The $2.3-million steel arch-supported footbridge was 90 meters long and about 1 m wide. The bridge was being constructed by the north Indian city.
Government agency Rakesh Mishra, Public Works Dept. engineer-in-chief, says it appears the ramp seat was not capable of carrying the slab weight.
“The structure is intact. Casting was in progress and concrete was being laid and a pin of a suspender may have been loose and it gave in...it’s not a big thing; we can fix it,” says Mishra. He acknowledges it was a “setback, as the work has just started.”
Delhi government’s PWD Minister Raj Kumar Chauhan told a local newspaper: “A rod was being rested on a grid but a clip slipped...resulting in the bridge collapsing.”
The bridge is designed to connect the parking lot of the Jawaharlal Nehru Stadium complex where the opening and closing functions of Commonwealth Games are to be held.
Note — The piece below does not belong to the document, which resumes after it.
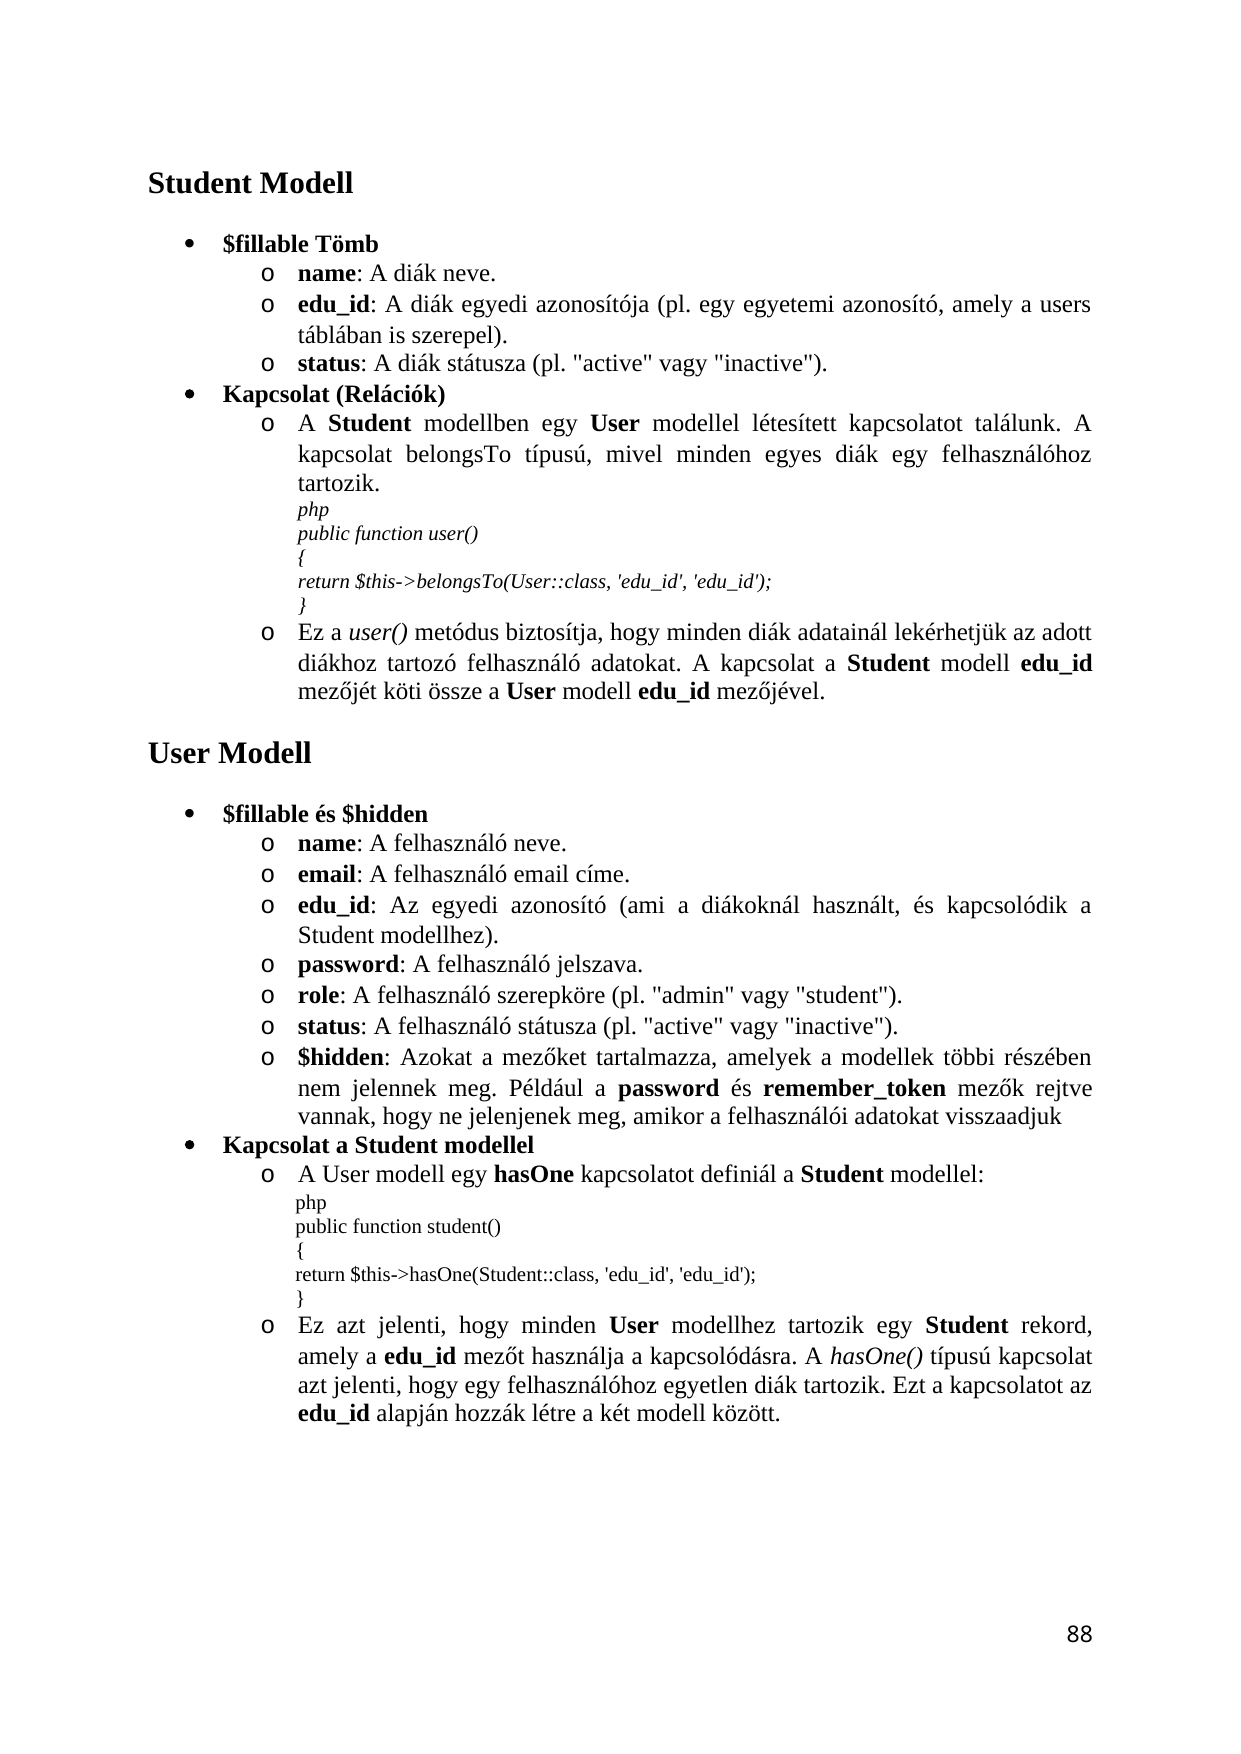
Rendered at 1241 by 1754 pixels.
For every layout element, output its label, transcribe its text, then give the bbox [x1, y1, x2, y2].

The collapse is the latest setback to the planning for the Games. London-based Peter Braithwaite, Director with CH2M Hill, India’s Olympic delivery partner for sustainability, earlier told ENR that the program management of the Commonwealth Games could have been improved. “This is typical of developing countries. It is only through experience that one can learn how to run a program,” he said. “Architects and engineers need to understand the requirement, take the vision and make it robust and workable.”